Android Go is not a new version of Android.
It is Android O, with optimised presets for better performance.
There are no restrictions on Android Go in terms of apps.
The current specs race and the bid to have computing power in our smartphones that is vastly superior to that in most of computers has proven to be a necessity when it comes to Android smartphones. For flagship devices, this is not a major problem as the large cost of the device means OEMs can afford to add expensive components, but what about for the super low-cost devices?
For these devices – i.e. the ones that cost $100 or less – there’s been several initiatives by Google to make Android smartphones accessible to billions of people who have limited resources.
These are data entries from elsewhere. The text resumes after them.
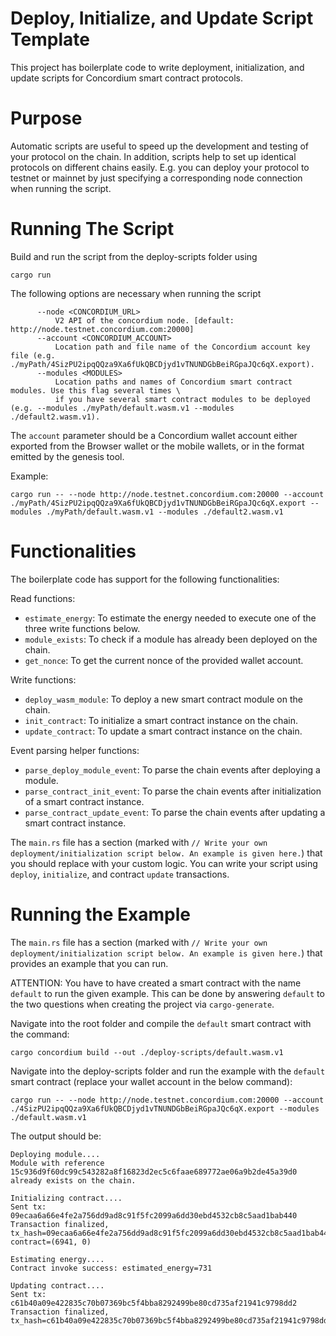 # Deploy, Initialize, and Update Script Template

This project has boilerplate code to write deployment, initialization, and update scripts for Concordium smart contract protocols. 

# Purpose

Automatic scripts are useful to speed up the development and testing of your protocol on the chain. 
In addition, scripts help to set up identical protocols on different chains easily. E.g. you can deploy your protocol to testnet or mainnet by just specifying a corresponding node connection when running the script.

# Running The Script

Build and run the script from the deploy-scripts folder using
```
cargo run
```

The following options are necessary when running the script

```
      --node <CONCORDIUM_URL>
          V2 API of the concordium node. [default: http://node.testnet.concordium.com:20000]
      --account <CONCORDIUM_ACCOUNT>
          Location path and file name of the Concordium account key file (e.g. ./myPath/4SizPU2ipqQQza9Xa6fUkQBCDjyd1vTNUNDGbBeiRGpaJQc6qX.export).
      --modules <MODULES>
          Location paths and names of Concordium smart contract modules. Use this flag several times \
          if you have several smart contract modules to be deployed (e.g. --modules ./myPath/default.wasm.v1 --modules ./default2.wasm.v1).
```

The `account` parameter should be a Concordium wallet account either exported from the
Browser wallet or the mobile wallets, or in the format emitted by the
genesis tool.

Example:
```
cargo run -- --node http://node.testnet.concordium.com:20000 --account ./myPath/4SizPU2ipqQQza9Xa6fUkQBCDjyd1vTNUNDGbBeiRGpaJQc6qX.export --modules ./myPath/default.wasm.v1 --modules ./default2.wasm.v1
```

# Functionalities

The boilerplate code has support for the following functionalities:

Read functions:
- `estimate_energy`: To estimate the energy needed to execute one of the three write functions below.
- `module_exists`: To check if a module has already been deployed on the chain.
- `get_nonce`: To get the current nonce of the provided wallet account.

Write functions:
- `deploy_wasm_module`: To deploy a new smart contract module on the chain.
- `init_contract`: To initialize a smart contract instance on the chain.
- `update_contract`: To update a smart contract instance on the chain.

Event parsing helper functions:
- `parse_deploy_module_event`: To parse the chain events after deploying a module.
- `parse_contract_init_event`: To parse the chain events after initialization of a smart contract instance.
- `parse_contract_update_event`: To parse the chain events after updating a smart contract instance.

The `main.rs` file has a section (marked with `// Write your own deployment/initialization script below. An example is given here.`) that you should replace with your custom logic. You can write your script using `deploy`, `initialize`, and contract `update` transactions.

# Running the Example

The `main.rs` file has a section (marked with `// Write your own deployment/initialization script below. An example is given here.`) that provides an example that you can run.

ATTENTION: You have to have created a smart contract with the name `default` to run the given example. This can be done by answering `default` to the two questions when creating the project via `cargo-generate`.

Navigate into the root folder and compile the `default` smart contract with the command:
```
cargo concordium build --out ./deploy-scripts/default.wasm.v1
```

Navigate into the deploy-scripts folder and run the example with the `default` smart contract (replace your wallet account in the below command):

```
cargo run -- --node http://node.testnet.concordium.com:20000 --account ./4SizPU2ipqQQza9Xa6fUkQBCDjyd1vTNUNDGbBeiRGpaJQc6qX.export --modules ./default.wasm.v1
```

The output should be:

```
Deploying module....
Module with reference 15c936d9f60dc99c543282a8f16823d2ec5c6faae689772ae06a9b2de45a39d0 already exists on the chain.

Initializing contract....
Sent tx: 09ecaa6a66e4fe2a756dd9ad8c91f5fc2099a6dd30ebd4532cb8c5aad1bab440
Transaction finalized, tx_hash=09ecaa6a66e4fe2a756dd9ad8c91f5fc2099a6dd30ebd4532cb8c5aad1bab440 contract=(6941, 0)

Estimating energy....
Contract invoke success: estimated_energy=731

Updating contract....
Sent tx: c61b40a09e422835c70b07369bc5f4bba8292499be80cd735af21941c9798dd2
Transaction finalized, tx_hash=c61b40a09e422835c70b07369bc5f4bba8292499be80cd735af21941c9798dd2
```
At a follow up session on Android Go, Arpit Medha – the product manager for Android Go – revealed that Android Go is the company’s latest attempt to make Android smartphones accessible for all.
One of the first questions asked was is Android Go a replacement for Android One? Arpit’s answer was that Android Go is not a replacement for Android One in its current form but rather, Android One is focused on the mid-range market while Android Go is for the entry-level market.
What will be the Android version that Go devices will ship with?
“We call it Android Go – it’s an internal name – but the OS that these partners will be shipping will be Android O – there’s no separate OS called Android Go.
So what will be different about Android Go devices?
Think of Android Go as a bunch of presets that your Android O device will ship with. Some OS settings will be switched on (or off) by default; some Google apps will be a bit different than other Android O devices; and the Google Play Store will highlight third-party apps optimised for the Go experience – that’s about it. “The way this works is that Android has a configuration when you build a device in factory and we are effectively putting a Go configuration in place, which is very similar to what do with Svelte so if the device is low-RAM, for example, when the device is built in the factory, it’s configured, right,“It’s not something the user decides, it’s something that the OEM decides at the factory and what we are saying is if you are gonna build a device that’s 1GB or less [RAM] then you should build it with the Go OS configuration, so you should use Android O, but you should use these configuration settings.” When asked to detail some of these changes, “when in Svelte, as far back as KitKat, there’s a number of things that the device will do to optimise the UI, so when it detects that it’s low RAM device, there’s a number of animations that are turned off, a number of things that are memory-intensive like that in the UI that are nice, but if they are done wrong – because they are memory-intensive – they can actually compromise the experience, as opposed to enhancing the experience, so those are some examples of optimisations.” “The other thing though is there are some feature that we are adding, so it’s not just about taking away but about adding features. We mentioned yesterday in the keynote that data management is very important to users that are coming online today. So data management will go in Quick Settings as another example of the UI change. So there are some things that are added and some things that are modified.”
Can ‘regular’ Android devices run apps optimised for Android Go?
Absolutely. While these apps are optimised for entry-level Android Go devices, there’s nothing stopping your Google Pixel XL or Samsung Galaxy S8, for example, from downloading and running, say, the YouTube Go app. These apps will also show up like any other app when you search for something via the Play Store on your device.
Will I see Android Go update on my existing device?
Almost certainly no. The focus of the Android Go project is on new devices only, so don’t expect your existing entry-level phone to get Android O’s Go configuration.